Shares of the plush animals retailer were pounded Friday after the company drastically cut its second quarter forecast
Build-A-Bear Workshop (BBW) halved its earnings forecast for the second quarter after the close of trading on June 14, citing feeble North American sales. The following day, the company got a less than warm and cuddly response from investors, who pounded the shares 20% lower to $23.70.
The specialty retailer of customized stuffed animals sheared its earnings outlook for the June quarter to between seven and 10 cents a share from an earlier forecast of 15-19 cents a share. Driving the revised earnings forecast are weaker-than-expected comparable store sales in North America for the 10 weeks ended June 9, now expected to drop 7% to 9%, vs. a previous projection of flat to 5% lower.
Build-A-Bear also trimmed its guidance for the full year to between $1.55 and $1.65 a share from a previous projection of $1.65 to $1.75 a share. Last year, the St. Louis children's retailer earned $1.44 a share.
Same-store sales took a hit from disappointing demand for newly introduced licensed products, which turned out to be more popular with boys than girls, who Build-a-Bear considers its core customers. Build-A-Bear licenses characters from Sesame Street, Disney Studios, and from current popular kids' films such as Shrek 3 and Happy Feet.
The company "has made a major inventory bet on Shrek 'skins' and outfits, and despite the movie's success we wonder if in some aspect it isn't more of a boys' picture than a girls' picture," A.G. Edwards (AGE) mused in a research note June 15.
In a news release, Chairman and Chief Executive Maxine Clark said she believes the company can manage the inventory and that she still expects revenue and earnings to grow this year.
"In this particular case, given that I don't think they can put the inventory back to the vendor, which I think was Dreamworks, they'll have to deal with it on their own, so I think there could be some margin pressure," analyst Robert Buchanan at A. G. Edwards & Sons said in an interview with BusinessWeek.
Clearly, the company's experience with under-ordering inventory of the Mumble character from the movie Happy Feet last year hasn't made management any savvier in calculating demand for further licensed skin inventory purchases, Susquehanna Financial Group said in its note on June 15.

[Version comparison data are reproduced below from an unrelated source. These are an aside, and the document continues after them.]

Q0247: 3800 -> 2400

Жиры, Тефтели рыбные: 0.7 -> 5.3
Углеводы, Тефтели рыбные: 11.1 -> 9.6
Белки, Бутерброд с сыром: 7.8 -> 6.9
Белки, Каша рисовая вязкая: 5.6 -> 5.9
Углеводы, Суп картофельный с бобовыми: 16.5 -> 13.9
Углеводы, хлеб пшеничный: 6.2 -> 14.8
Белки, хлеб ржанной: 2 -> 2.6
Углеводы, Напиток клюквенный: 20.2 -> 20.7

Also likely to weigh on anticipated second-quarter results are higher advertising costs as a percentage of sales compared with a year ago, performance-based bonus expenses and language translation costs tied to store openings in Montreal and Puerto Rico in the second half of 2007, Build-A-Bear said.
Having known CEO Clark for 17 years, Buchanan at A.G. Edwards said, "Sometimes she has too many good ideas."

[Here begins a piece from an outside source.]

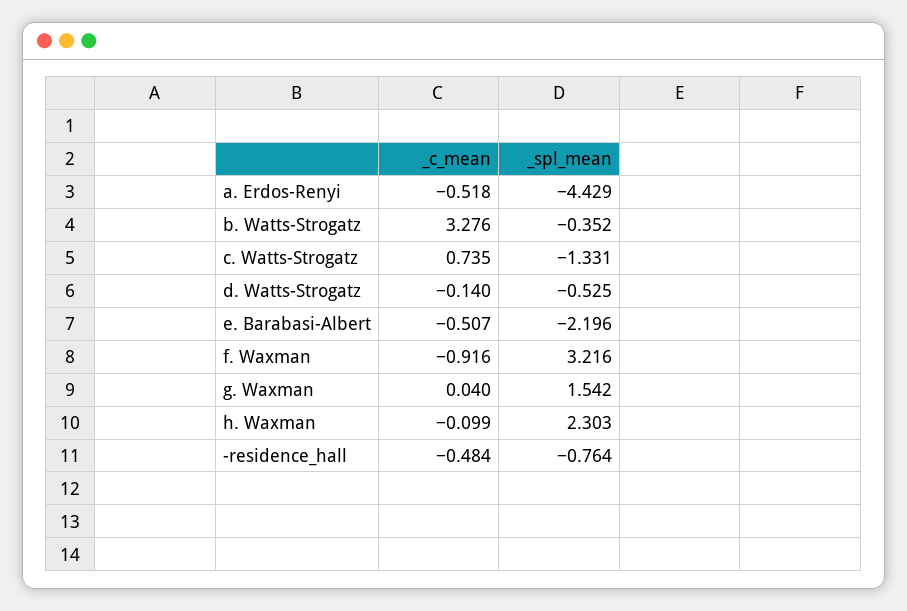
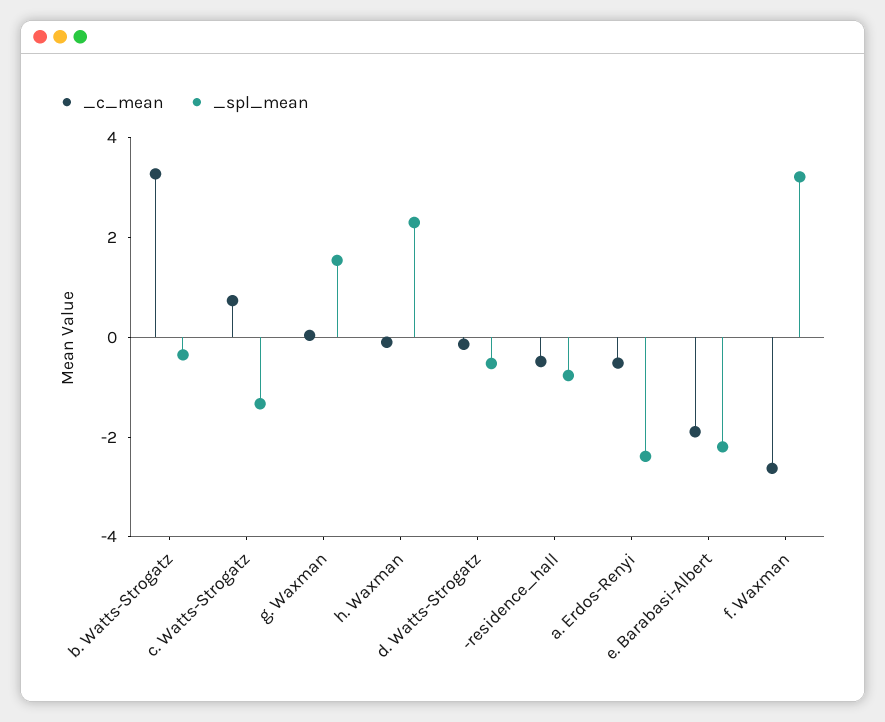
_spl_mean, a. Erdos-Renyi: -4.429 -> -2.5
_c_mean, e. Barabasi-Albert: -0.507 -> -2
_c_mean, f. Waxman: -0.916 -> -2.5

A major acquisition in the U.K. about a year and a half ago has been a big distraction and has used up a lot of top management's time, he said. He also sees the company's recent decision to open stores in France as a mistake. "I'd rather see them focus on the core business in the United States."

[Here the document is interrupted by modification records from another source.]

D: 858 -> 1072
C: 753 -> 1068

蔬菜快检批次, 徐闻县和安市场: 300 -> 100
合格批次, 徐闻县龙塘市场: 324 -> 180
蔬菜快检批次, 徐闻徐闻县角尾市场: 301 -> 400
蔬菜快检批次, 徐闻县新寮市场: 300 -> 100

While he likes the company's ability to generate free cash and says its average sales of $552 per square foot of retail space is comparatively strong, Buchanan says he's wary of its assurances about earnings after watching Build-A-Bear miss forecasts quite a few times. He lowered his earnings estimates to nine cents a share for the second quarter, $1.41 a share for 2007 and $1.61 for 2008.
Although the stock may trade on fundamentals over the near term, Susquehanna said it still thinks the company will eventually be bought out by a private equity firm. The difficulty in predicting licensed skin demand and of generating consistent positive same-store sales is likely at some point to convince management to go private, Susquehanna said. Its forecast for 2007 earnings is $1.61 a share.
Buchanan doesn't own the stock, but A.G. Edwards played a part in the company's initial public offering, and also expects to be compensated for investment banking it has done with the company in the next three months. Susquehanna does and seeks to do banking with the companies it covers.